The port began receiving heavy cargo for the cracker construction project in early September. The largest piece was a 960 ton gasoline fractionator 193 feet long, 36 feet wide and 41 feet tall. The largest vessels, such as the gasoline and propylene fractionators, are too big to be transported overland to the job site in south Jefferson County. They will be driven onto a barge and moved by water to their destination.

The propylene fractionator was only one foot shorter than the ship that it was riding on. The m.v. Fairlift, a specialized heavy lift ship operated by Jumbo Shipping Co., arrived in the port from Changwon, Korea, to join her sister ship, the m.v. Fairmast. The two ships were "double-banked" - or moored alongside one-another - to perform the unusual unloading operation.

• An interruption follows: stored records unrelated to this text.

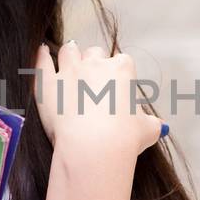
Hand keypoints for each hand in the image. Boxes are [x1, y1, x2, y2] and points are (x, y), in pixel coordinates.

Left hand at [33, 40, 165, 163]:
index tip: (115, 87)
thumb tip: (158, 126)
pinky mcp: (47, 84)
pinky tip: (41, 52)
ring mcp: (69, 71)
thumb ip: (151, 123)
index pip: (121, 62)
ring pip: (68, 51)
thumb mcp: (147, 130)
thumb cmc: (125, 138)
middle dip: (94, 62)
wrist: (94, 147)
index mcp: (122, 69)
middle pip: (95, 52)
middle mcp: (96, 64)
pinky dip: (41, 56)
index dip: (117, 73)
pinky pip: (41, 62)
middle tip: (92, 80)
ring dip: (70, 54)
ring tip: (68, 61)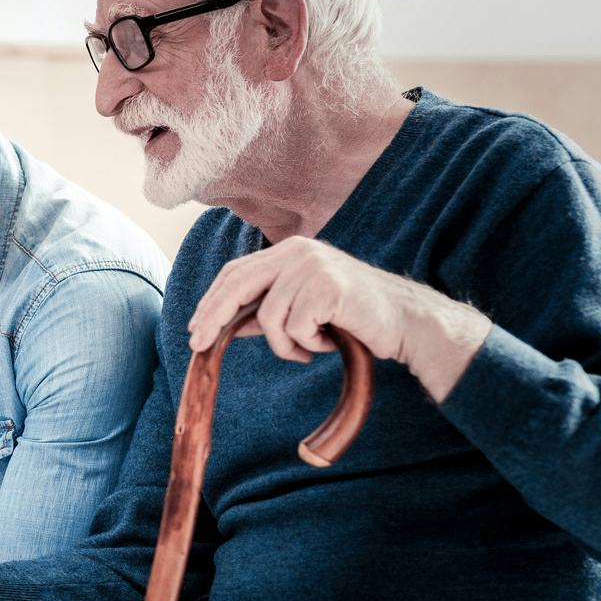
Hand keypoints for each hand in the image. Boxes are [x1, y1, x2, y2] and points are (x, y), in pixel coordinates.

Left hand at [187, 237, 489, 399]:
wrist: (405, 322)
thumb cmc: (354, 316)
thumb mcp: (303, 308)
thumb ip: (267, 309)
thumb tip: (228, 322)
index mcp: (290, 251)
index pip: (236, 272)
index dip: (211, 301)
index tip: (195, 328)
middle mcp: (298, 251)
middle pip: (238, 285)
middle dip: (214, 318)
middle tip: (199, 346)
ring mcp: (313, 266)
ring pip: (268, 317)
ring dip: (283, 345)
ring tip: (308, 349)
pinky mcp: (327, 287)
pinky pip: (294, 328)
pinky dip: (307, 346)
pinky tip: (329, 342)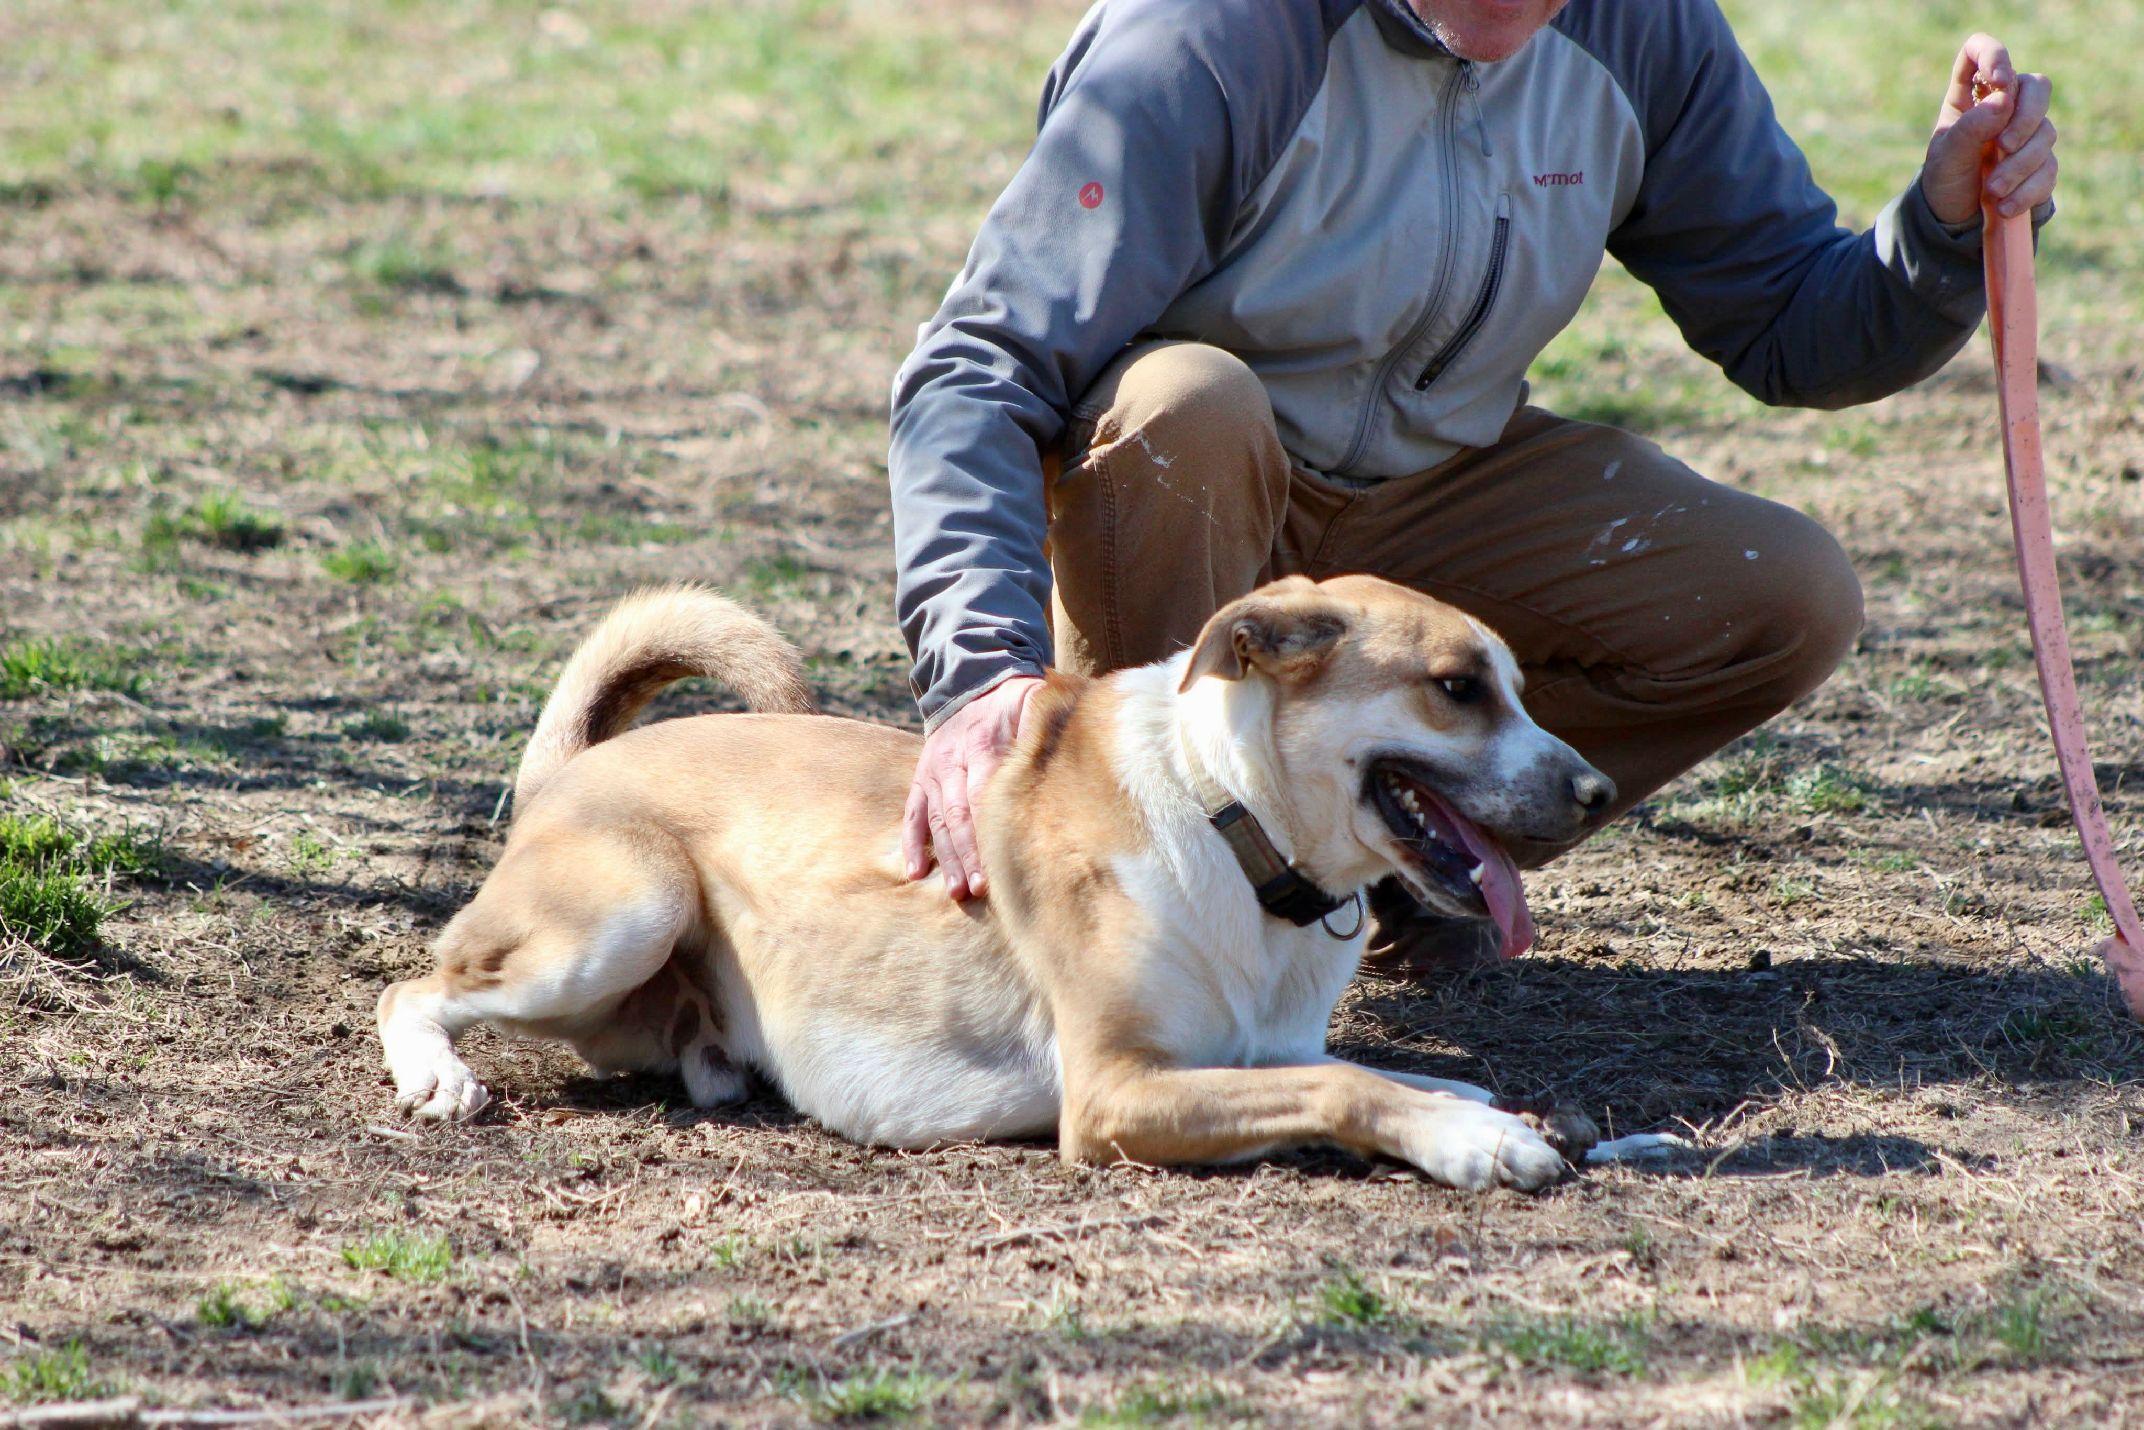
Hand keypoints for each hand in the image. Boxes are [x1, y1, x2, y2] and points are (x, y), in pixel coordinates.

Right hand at [902, 675, 1042, 899]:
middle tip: (980, 888)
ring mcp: (933, 774)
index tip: (1006, 856)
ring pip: (938, 821)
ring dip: (947, 857)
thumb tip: (1068, 741)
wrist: (972, 686)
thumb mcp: (1033, 700)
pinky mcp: (921, 781)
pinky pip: (912, 815)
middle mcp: (951, 761)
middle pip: (959, 814)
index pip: (984, 791)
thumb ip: (1046, 721)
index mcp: (981, 745)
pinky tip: (915, 872)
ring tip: (958, 891)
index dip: (991, 826)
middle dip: (969, 852)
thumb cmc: (1013, 703)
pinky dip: (911, 843)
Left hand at [1920, 34, 2055, 225]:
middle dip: (2026, 117)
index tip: (2000, 82)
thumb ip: (1969, 129)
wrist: (1954, 221)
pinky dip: (2028, 188)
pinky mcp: (2041, 162)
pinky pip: (2049, 167)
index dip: (1994, 56)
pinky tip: (2005, 205)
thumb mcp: (1945, 159)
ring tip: (1993, 191)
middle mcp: (2003, 107)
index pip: (1981, 52)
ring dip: (2020, 164)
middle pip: (2036, 87)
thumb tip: (2004, 99)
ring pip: (2045, 132)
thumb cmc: (1944, 181)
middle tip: (2004, 146)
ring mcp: (2026, 132)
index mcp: (1970, 96)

In a meticulous process, the Fairmast lifted the mammoth pressure vessel slowly while the Fairlift was shifted downstream out of the way. The Fairmast was then moved alongside the port's wharf to slowly lower the huge fractionator onto a 54-axle self propelled modular vehicle furnished by Davenport-Mammoet. After the ship's cranes released the cargo, it was painstakingly moved to a temporary place of rest on one of the port's all-weather open storage areas. The process of slinging, lifting and transporting was repeated the next day for a similar vessel. A third piece, shorter than the two fractionators but weighing 674 tons, was discharged by the Fairlift's own heavy-lift cranes.

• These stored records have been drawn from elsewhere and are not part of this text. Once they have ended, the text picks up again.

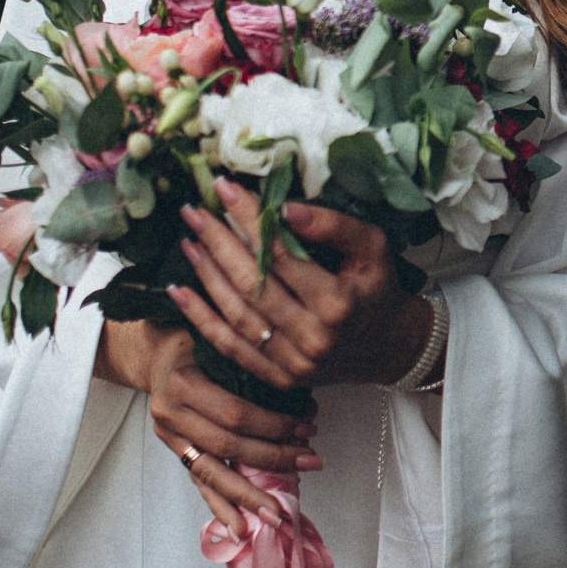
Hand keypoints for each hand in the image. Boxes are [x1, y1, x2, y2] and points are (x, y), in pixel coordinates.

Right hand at [95, 319, 318, 537]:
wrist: (158, 355)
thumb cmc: (200, 344)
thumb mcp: (223, 346)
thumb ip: (254, 370)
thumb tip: (307, 405)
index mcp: (185, 382)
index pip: (235, 413)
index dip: (274, 425)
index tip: (309, 429)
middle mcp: (172, 413)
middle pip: (227, 445)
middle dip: (273, 458)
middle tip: (311, 463)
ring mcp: (170, 437)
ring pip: (212, 472)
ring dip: (248, 495)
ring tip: (276, 516)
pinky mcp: (175, 452)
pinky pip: (199, 483)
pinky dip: (221, 507)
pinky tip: (240, 529)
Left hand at [169, 177, 433, 393]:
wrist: (386, 345)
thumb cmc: (376, 287)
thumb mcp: (373, 246)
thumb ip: (335, 225)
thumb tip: (285, 209)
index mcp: (338, 304)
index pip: (280, 255)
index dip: (250, 221)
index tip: (226, 190)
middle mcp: (313, 337)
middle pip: (252, 284)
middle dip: (218, 243)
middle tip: (193, 211)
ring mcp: (294, 363)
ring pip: (237, 315)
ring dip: (206, 276)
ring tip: (189, 241)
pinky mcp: (278, 378)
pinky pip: (231, 347)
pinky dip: (201, 319)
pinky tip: (180, 292)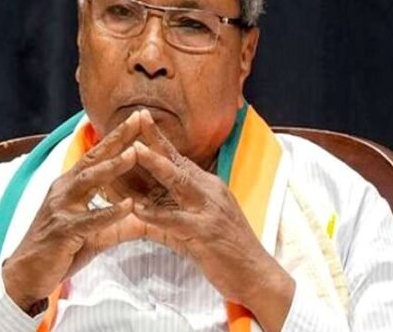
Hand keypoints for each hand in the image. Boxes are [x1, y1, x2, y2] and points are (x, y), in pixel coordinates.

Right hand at [2, 111, 147, 311]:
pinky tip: (128, 205)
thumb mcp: (93, 233)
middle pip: (93, 158)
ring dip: (112, 166)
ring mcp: (61, 208)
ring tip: (134, 153)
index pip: (96, 155)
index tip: (137, 118)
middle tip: (138, 119)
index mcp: (70, 185)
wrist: (27, 274)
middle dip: (117, 138)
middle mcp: (63, 189)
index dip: (117, 137)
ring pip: (89, 181)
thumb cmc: (60, 250)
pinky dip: (110, 211)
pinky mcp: (63, 230)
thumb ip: (117, 223)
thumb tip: (144, 219)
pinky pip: (90, 219)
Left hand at [132, 110, 294, 331]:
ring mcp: (209, 210)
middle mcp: (209, 191)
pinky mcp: (206, 232)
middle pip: (177, 161)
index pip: (178, 158)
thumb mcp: (195, 227)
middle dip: (155, 139)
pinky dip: (156, 214)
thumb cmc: (225, 252)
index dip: (159, 139)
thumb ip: (168, 216)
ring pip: (179, 182)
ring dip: (156, 164)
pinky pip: (176, 220)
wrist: (257, 276)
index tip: (140, 117)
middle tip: (136, 117)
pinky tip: (137, 209)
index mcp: (207, 187)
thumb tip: (141, 209)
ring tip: (134, 150)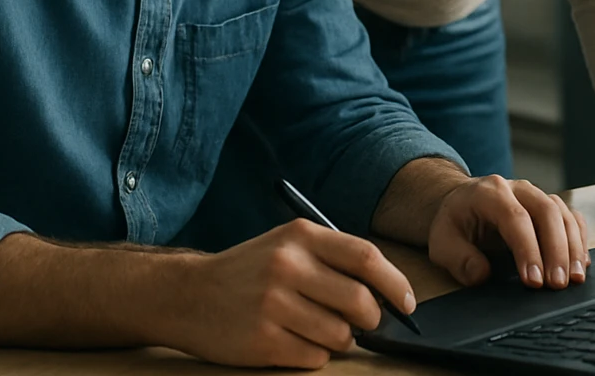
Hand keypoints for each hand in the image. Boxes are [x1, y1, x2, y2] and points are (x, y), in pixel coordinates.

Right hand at [173, 219, 414, 369]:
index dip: (396, 283)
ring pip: (341, 335)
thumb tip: (387, 293)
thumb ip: (333, 260)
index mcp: (300, 236)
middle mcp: (287, 266)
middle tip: (364, 323)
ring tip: (319, 330)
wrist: (187, 294)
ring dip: (341, 340)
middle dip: (372, 319)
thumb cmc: (249, 271)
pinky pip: (315, 357)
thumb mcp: (287, 245)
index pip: (366, 258)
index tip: (407, 303)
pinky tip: (294, 341)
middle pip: (360, 300)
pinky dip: (314, 355)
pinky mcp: (262, 340)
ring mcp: (273, 304)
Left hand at [426, 175, 589, 290]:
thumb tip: (481, 274)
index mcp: (491, 192)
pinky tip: (581, 264)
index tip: (534, 281)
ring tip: (575, 279)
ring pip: (563, 214)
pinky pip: (571, 218)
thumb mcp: (442, 243)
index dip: (528, 250)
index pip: (515, 218)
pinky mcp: (549, 206)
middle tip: (558, 285)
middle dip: (556, 250)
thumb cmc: (454, 224)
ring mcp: (537, 195)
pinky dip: (579, 240)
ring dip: (573, 247)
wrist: (462, 204)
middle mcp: (518, 188)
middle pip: (547, 212)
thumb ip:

The Fairmast is well suited for heavy lift duties; at 361 feet long, she is slightly longer than her sister ship and is equipped with two 500-ton cranes.

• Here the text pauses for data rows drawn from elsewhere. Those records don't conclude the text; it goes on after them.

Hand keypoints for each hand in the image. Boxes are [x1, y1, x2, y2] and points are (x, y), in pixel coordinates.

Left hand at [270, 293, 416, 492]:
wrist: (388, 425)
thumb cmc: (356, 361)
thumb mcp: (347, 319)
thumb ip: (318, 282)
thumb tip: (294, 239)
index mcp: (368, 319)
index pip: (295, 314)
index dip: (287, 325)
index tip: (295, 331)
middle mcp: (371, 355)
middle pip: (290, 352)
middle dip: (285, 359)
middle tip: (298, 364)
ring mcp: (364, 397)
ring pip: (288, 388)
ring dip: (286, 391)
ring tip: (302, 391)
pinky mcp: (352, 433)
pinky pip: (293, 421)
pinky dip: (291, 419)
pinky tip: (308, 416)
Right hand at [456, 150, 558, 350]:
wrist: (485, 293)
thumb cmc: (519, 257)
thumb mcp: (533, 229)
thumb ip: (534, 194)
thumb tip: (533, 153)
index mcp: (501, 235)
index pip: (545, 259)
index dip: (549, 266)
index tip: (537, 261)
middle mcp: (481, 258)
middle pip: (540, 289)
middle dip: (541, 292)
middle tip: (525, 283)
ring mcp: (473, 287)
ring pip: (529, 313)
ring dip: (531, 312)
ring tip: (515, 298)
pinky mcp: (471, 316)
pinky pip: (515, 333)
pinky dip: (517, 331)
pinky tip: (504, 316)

Tandem lifts of this nature are unusual in the shipping business, according to a spokesman for Jumbo Shipping, noting the company performs operations like this every few years.

Cargo such as these huge vessels is known in the shipping industry as "project cargo," and requires specialized port facilities, skills and equipment.

The Port of Beaumont has been active in handling project cargo since the mid-1970's, and has a variety of facilities suited to its special needs, including wharves with wide aprons and extremely heavy deck strength, plenty of open area for cargo staging, access to cranes and special handling equipment, good rail and highway access, and skilled longshore labor. The port 's $27 million facilities improvements program will include construction of a 680-foot extension of its primary project wharf, Harbor Island Marine Terminal.